Pydantic AI Server-Side Request Forgery Vulnerability in URL Download Functionality

A server-side request forgery (SSRF) vulnerability has been identified in Pydantic AI, a Python agent framework for generative AI applications. This vulnerability affects versions 0.0.26 prior to 1.56.0. The issue arises in the URL download feature, where applications that accept message history from untrusted sources can be exploited. Attackers can include malicious URLs that prompt the server to make HTTP requests to internal network resources, potentially accessing sensitive services or cloud credentials. The vulnerability is particularly relevant for applications using 'Agent.to_web', 'VercelAIAdapter', 'AGUIAdapter', or custom APIs that process user-supplied URLs.

Impact

Exploitation of this vulnerability allows attackers to access internal network resources, cloud metadata endpoints, and potentially steal cloud credentials.

Reproduction

To reproduce this vulnerability, use a Pydantic AI application version between 0.0.26 and prior to 1.56.0 that accepts external message history.
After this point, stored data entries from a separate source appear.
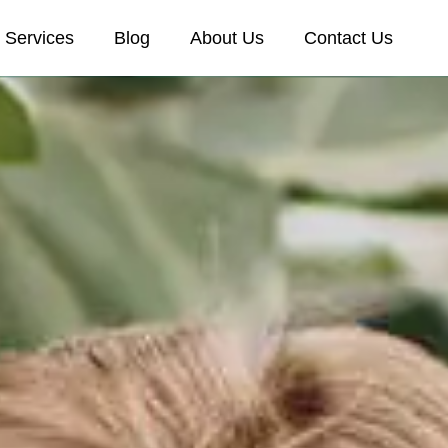
Services
Blog
About Us
Contact Us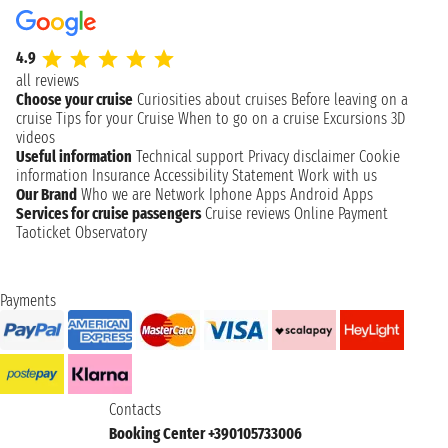
4.9
all reviews
Choose your cruise
Curiosities about cruises
Before leaving on a
cruise
Tips for your Cruise
When to go on a cruise
Excursions
3D
videos
Useful information
Technical support
Privacy disclaimer
Cookie
information
Insurance
Accessibility Statement
Work with us
Our Brand
Who we are
Network
Iphone Apps
Android Apps
Services for cruise passengers
Cruise reviews
Online Payment
Taoticket Observatory
Payments
Contacts
Booking Center +390105733006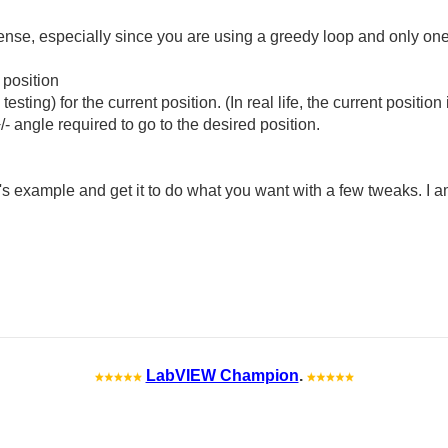
nse, especially since you are using a greedy loop and only one 
 position
sting) for the current position. (In real life, the current positio
- angle required to go to the desired position.
's example and get it to do what you want with a few tweaks. I a
LabVIEW Champion
.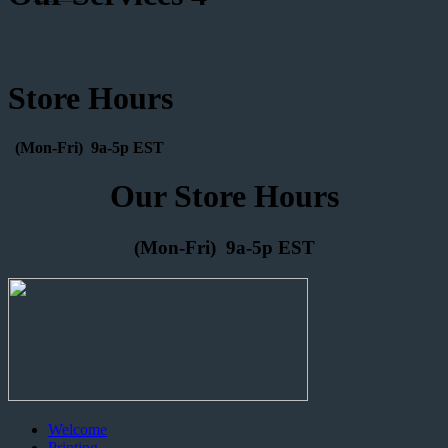
Store Hours
(Mon-Fri) 9a-5p EST
Our Store Hours
(Mon-Fri) 9a-5p EST
Welcome
Printing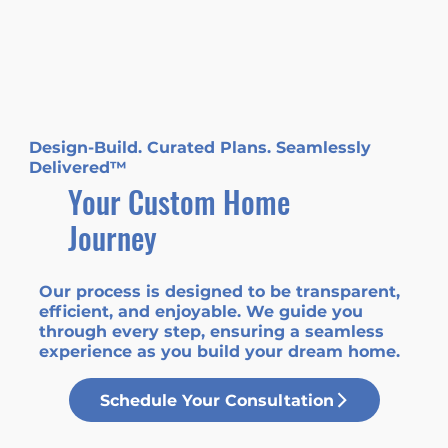
Design-Build. Curated Plans. Seamlessly
Delivered™
Your Custom Home
Journey
Our process is designed to be transparent,
efficient, and enjoyable. We guide you
through every step, ensuring a seamless
experience as you build your dream home.
Schedule Your Consultation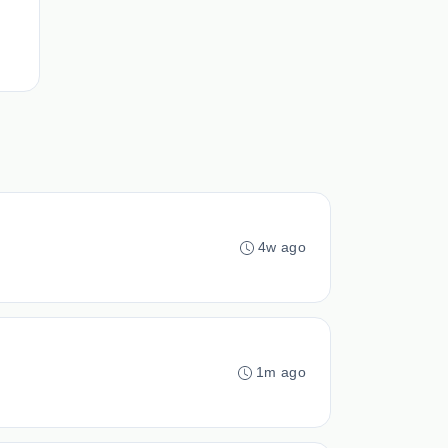
4w ago
1m ago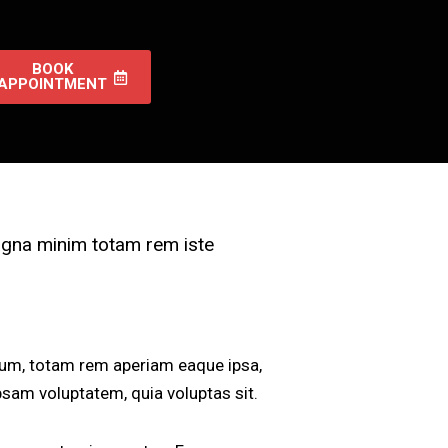
BOOK
APPOINTMENT
magna minim totam rem iste
ium, totam rem aperiam eaque ipsa,
ipsam voluptatem, quia voluptas sit.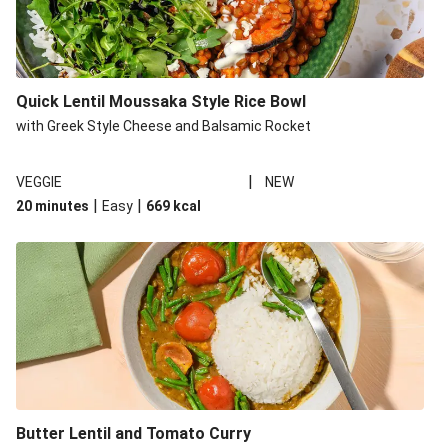
Quick Lentil Moussaka Style Rice Bowl
with Greek Style Cheese and Balsamic Rocket
|
VEGGIE
NEW
|
|
20 minutes
Easy
669
kcal
Butter Lentil and Tomato Curry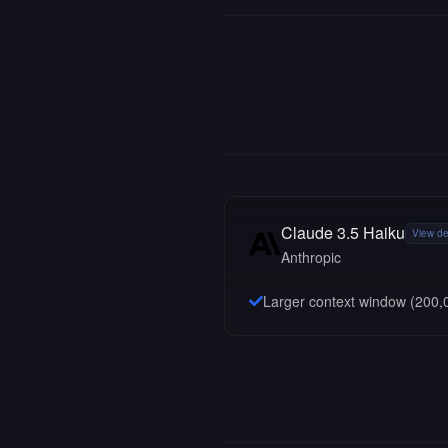
Claude 3.5 Haiku
View de
Anthropic
Larger context window (
200,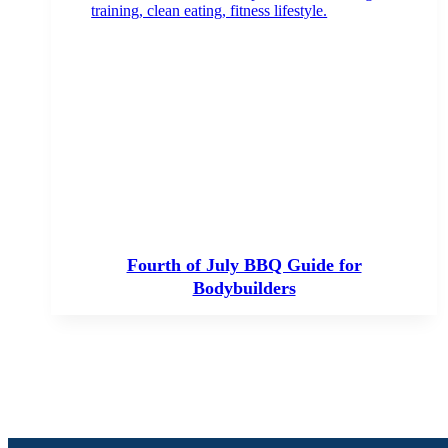
Fourth of July BBQ Guide for
Bodybuilders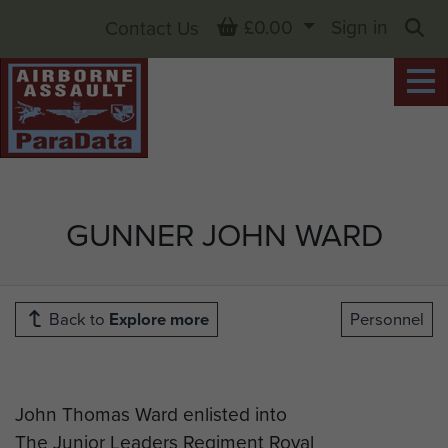
Basket
£0.00
Sign in
Contact Us
Sea
GUNNER JOHN WARD
Back to
Explore more
Personnel
John Thomas Ward enlisted into
The Junior Leaders Regiment Royal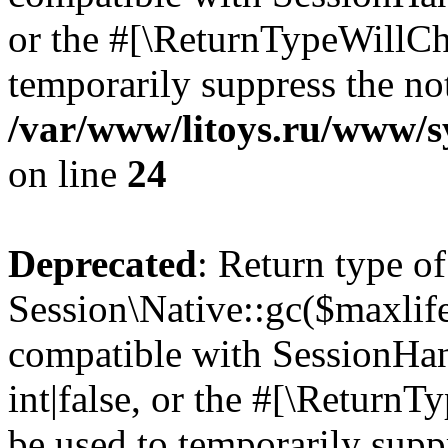
or the #[\ReturnTypeWillCha
temporarily suppress the not
/var/www/litoys.ru/www/sy
on line
24
Deprecated
: Return type of
Session\Native::gc($maxlife
compatible with SessionHan
int|false, or the #[\Return
be used to temporarily suppr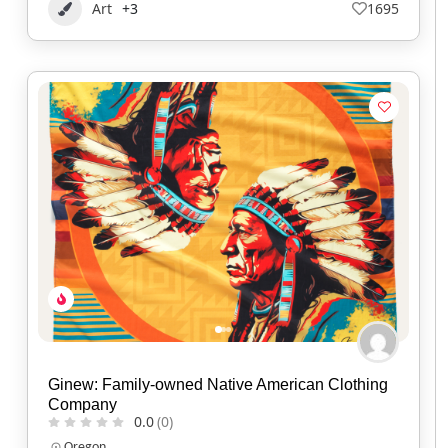
Art
+3
1695
Ginew: Family-owned Native American Clothing
Company
0.0
(0)
Oregon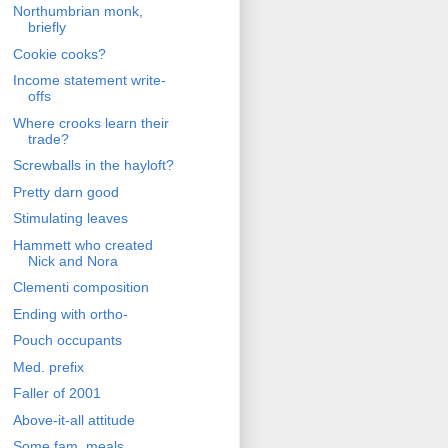
Northumbrian monk,
briefly
Cookie cooks?
Income statement write-
offs
Where crooks learn their
trade?
Screwballs in the hayloft?
Pretty darn good
Stimulating leaves
Hammett who created
Nick and Nora
Clementi composition
Ending with ortho-
Pouch occupants
Med. prefix
Faller of 2001
Above-it-all attitude
Some fam. meals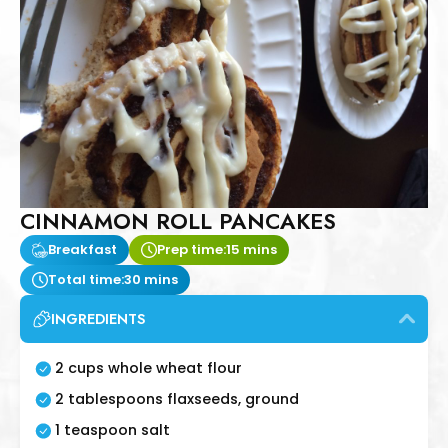
CINNAMON ROLL PANCAKES
Breakfast
Prep time:
15 mins
Total time:
30 mins
INGREDIENTS
2 cups whole wheat flour
2 tablespoons flaxseeds, ground
1 teaspoon salt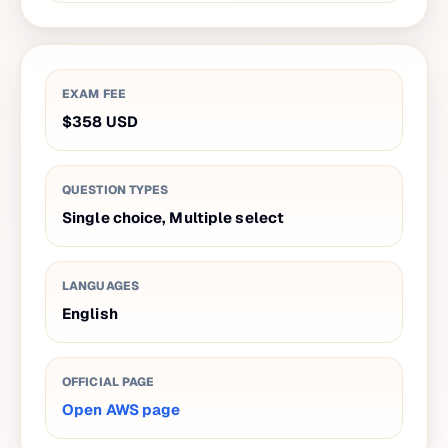
EXAM FEE
$358
USD
QUESTION TYPES
Single choice, Multiple select
LANGUAGES
English
OFFICIAL PAGE
Open AWS page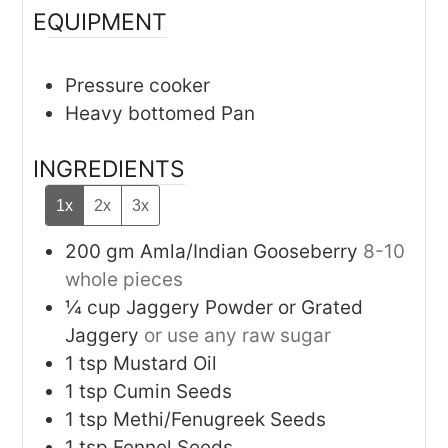
EQUIPMENT
Pressure cooker
Heavy bottomed Pan
INGREDIENTS
1x
2x
3x
200
gm
Amla/Indian Gooseberry
8-10
whole pieces
¼
cup
Jaggery Powder or Grated
Jaggery
or use any raw sugar
1
tsp
Mustard Oil
1
tsp
Cumin Seeds
1
tsp
Methi/Fenugreek Seeds
1
tsp
Fennel Seeds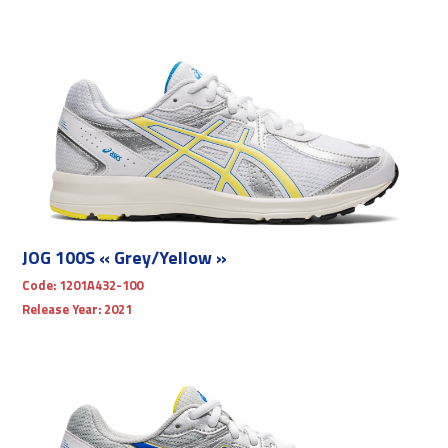
JOG 100S « Grey/Yellow »
Code:
1201A432-100
Release Year:
2021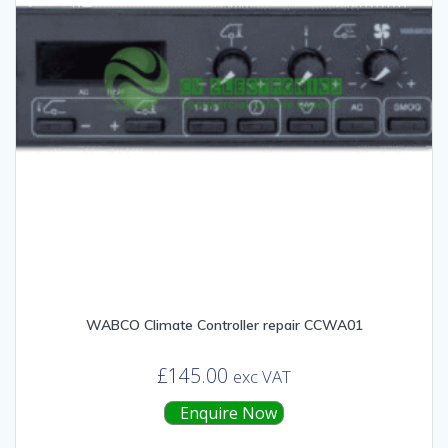
WABCO Climate Controller repair CCWA01
£
145.00
exc VAT
Enquire Now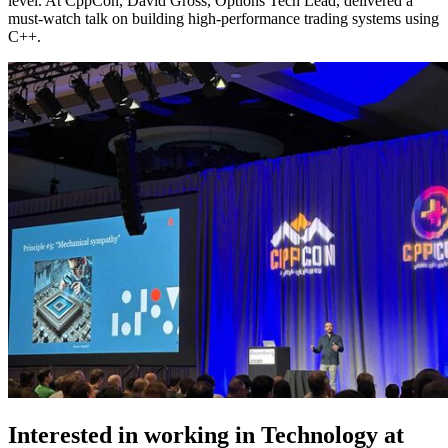
level. At CppCon, David Gross, Options Tech Lead, delivered a
must-watch talk on building high-performance trading systems using
C++.
Interested in working in Technology at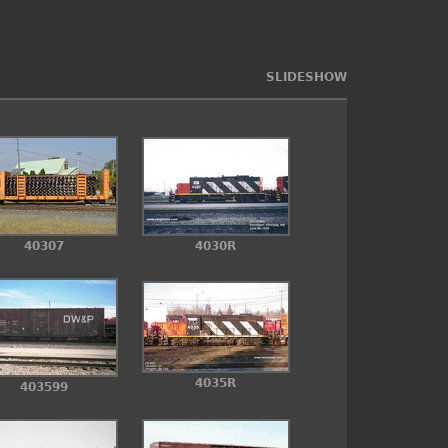
SLIDESHOW
4030R
40307
4035R
403599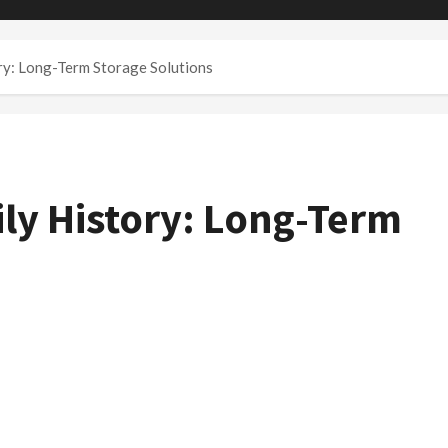
ry: Long-Term Storage Solutions
ly History: Long-Term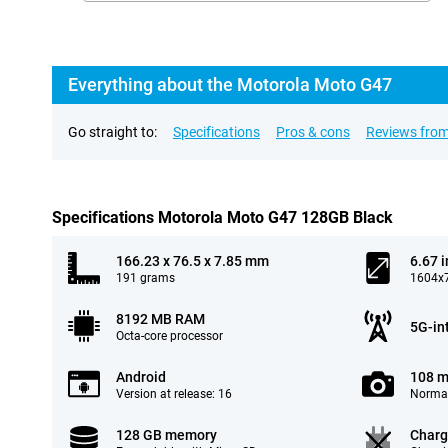
Everything about the Motorola Moto G47
Go straight to:
Specifications
Pros & cons
Reviews from
Specifications Motorola Moto G47 128GB Black
166.23 x 76.5 x 7.85 mm
6.67 
191 grams
1604x7
8192 MB RAM
5G-in
Octa-core processor
Android
108 m
Version at release: 16
Normal
128 GB memory
Charg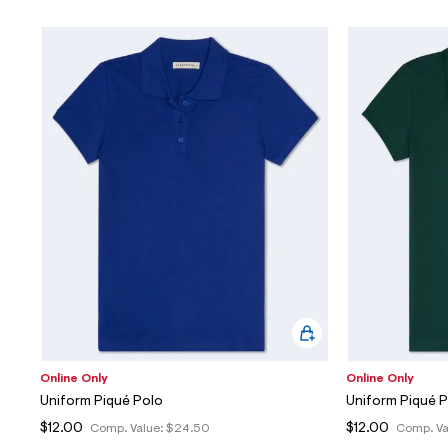
Online Only
Online Only
Uniform Piqué Polo
Uniform Piqué 
$12.00
$12.00
Comp. Value:
$24.50
Comp. Va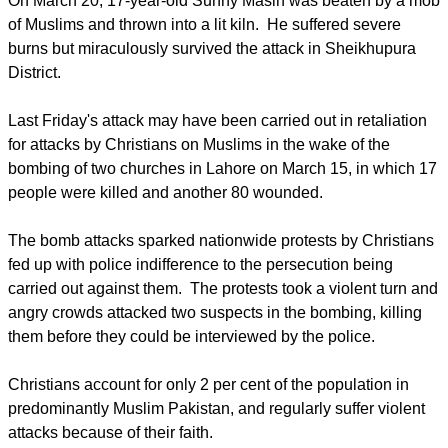
On March 20, 17-year-old Sunny Masih was beaten by a mob
of Muslims and thrown into a lit kiln. He suffered severe
burns but miraculously survived the attack in Sheikhupura
District.
Last Friday's attack may have been carried out in retaliation
for attacks by Christians on Muslims in the wake of the
bombing of two churches in Lahore on March 15, in which 17
people were killed and another 80 wounded.
The bomb attacks sparked nationwide protests by Christians
fed up with police indifference to the persecution being
carried out against them. The protests took a violent turn and
angry crowds attacked two suspects in the bombing, killing
them before they could be interviewed by the police.
Christians account for only 2 per cent of the population in
predominantly Muslim Pakistan, and regularly suffer violent
attacks because of their faith.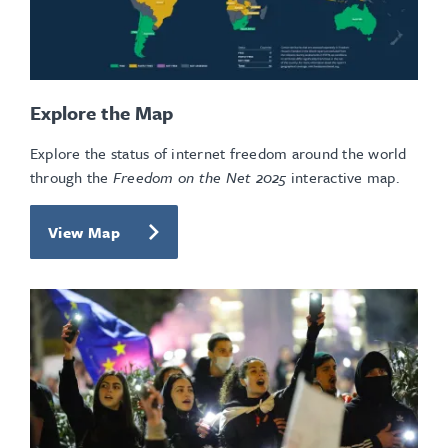
Explore the Map
Explore the status of internet freedom around the world
through the
Freedom on the Net 2025
interactive map.
View Map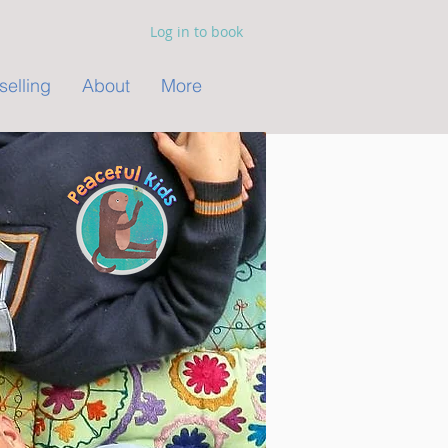
Log in to book
elling
About
More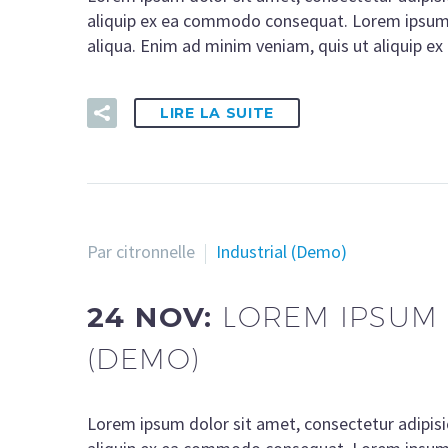
aliquip ex ea commodo consequat. Lorem ipsum d
aliqua. Enim ad minim veniam, quis ut aliquip 
LIRE LA SUITE
Par citronnelle
Industrial (Demo)
24 NOV:
LOREM IPSUM 
(DEMO)
Lorem ipsum dolor sit amet, consectetur adipisi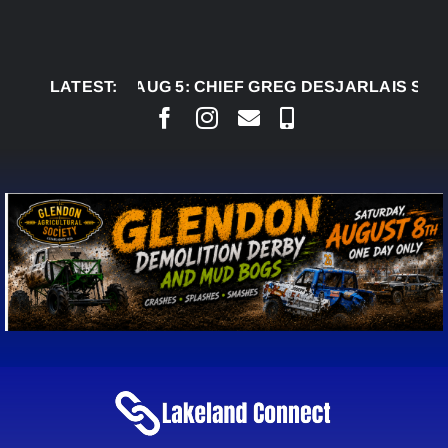
Skip
to
content
LATEST:
AUG 5:
CHIEF GREG DESJARLAIS SAYS COUR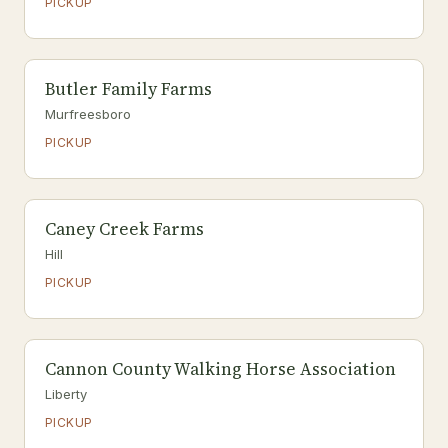
PICKUP
Butler Family Farms
Murfreesboro
PICKUP
Caney Creek Farms
Hill
PICKUP
Cannon County Walking Horse Association
Liberty
PICKUP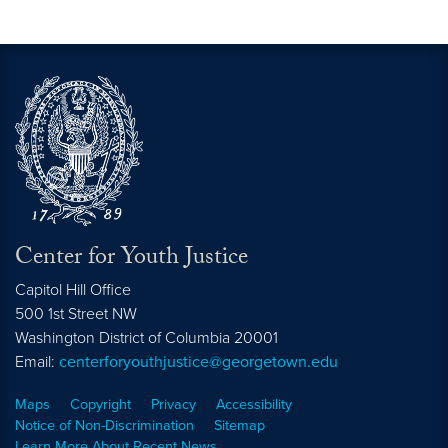
Center for Youth Justice
Capitol Hill Office
500 1st Street NW
Washington
District of Columbia
20001
Email:
centerforyouthjustice@georgetown.edu
Maps
Copyright
Privacy
Accessibility
Notice of Non-Discrimination
Sitemap
Learn More About Recent News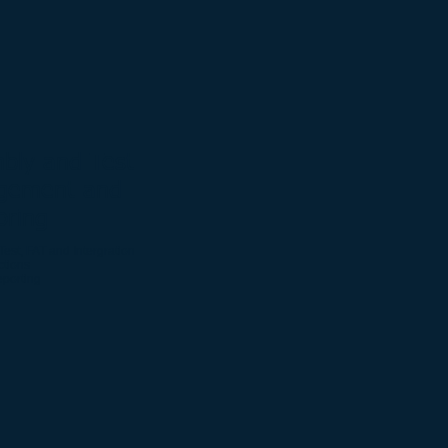
bly and Test
gement and
oring
Test, FAT and Intergration
ctions
eporting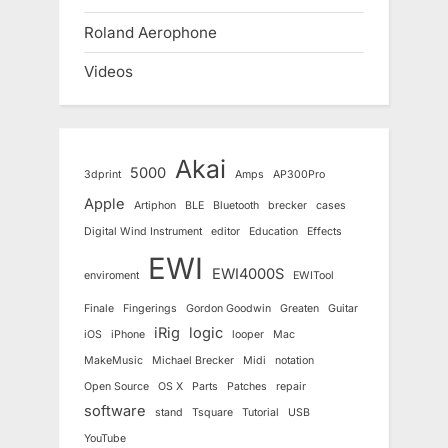
Roland Aerophone
Videos
Akai
5000
3dprint
Amps
AP300Pro
Apple
Artiphon
BLE
Bluetooth
brecker
cases
Digital Wind Instrument
editor
Education
Effects
EWI
EWI4000S
enviroment
EWITool
Finale
Fingerings
Gordon Goodwin
Greaten
Guitar
iRig
logic
iOS
iPhone
looper
Mac
MakeMusic
Michael Brecker
Midi
notation
Open Source
OS X
Parts
Patches
repair
software
stand
Tsquare
Tutorial
USB
YouTube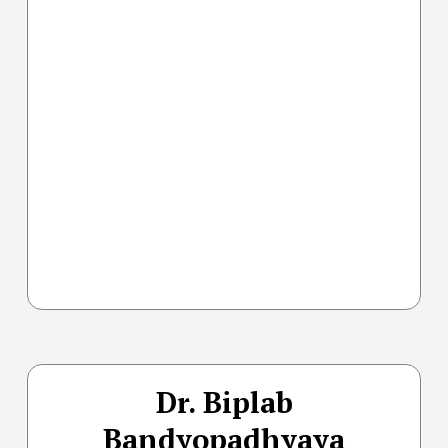
Dr. Biplab
Bandyopadhyaya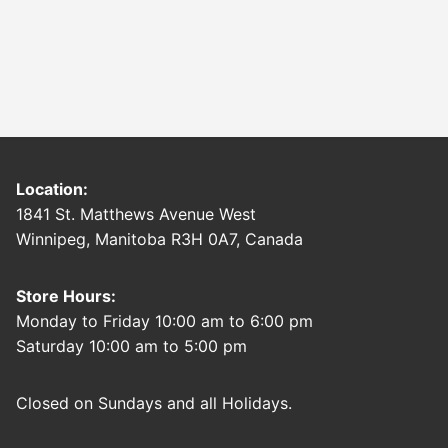
Location:
1841 St. Matthews Avenue West
Winnipeg, Manitoba R3H 0A7, Canada
Store Hours:
Monday to Friday 10:00 am to 6:00 pm
Saturday 10:00 am to 5:00 pm
Closed on Sundays and all Holidays.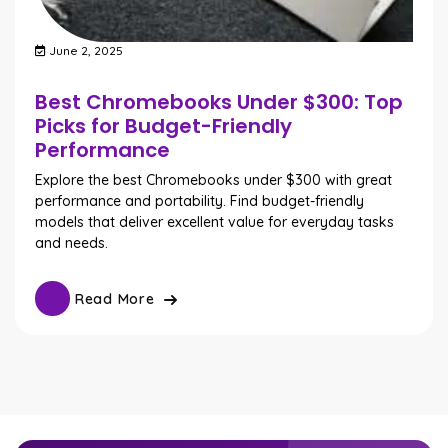
June 2, 2025
Best Chromebooks Under $300: Top
Picks for Budget-Friendly
Performance
Explore the best Chromebooks under $300 with great
performance and portability. Find budget-friendly
models that deliver excellent value for everyday tasks
and needs.
Read More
This can be done through the web interface, Vercel AI SDK, AG-UI protocol, or a custom API that processes user input. Once the application is set up, send a message with a file attachment containing a URL that points to an internal resource or cloud metadata endpoint. The server will then make a request to the specified URL, bypassing security measures and potentially exposing sensitive information.

Remediation

Users can upgrade to Pydantic AI version 1.56.0 or later, where this vulnerability is fixed. For applications that need to access local network resources, the 'allow-local' option can be used with certain URL types. If an immediate upgrade is not possible, a history processor can be implemented to filter out private URLs before they reach the download function.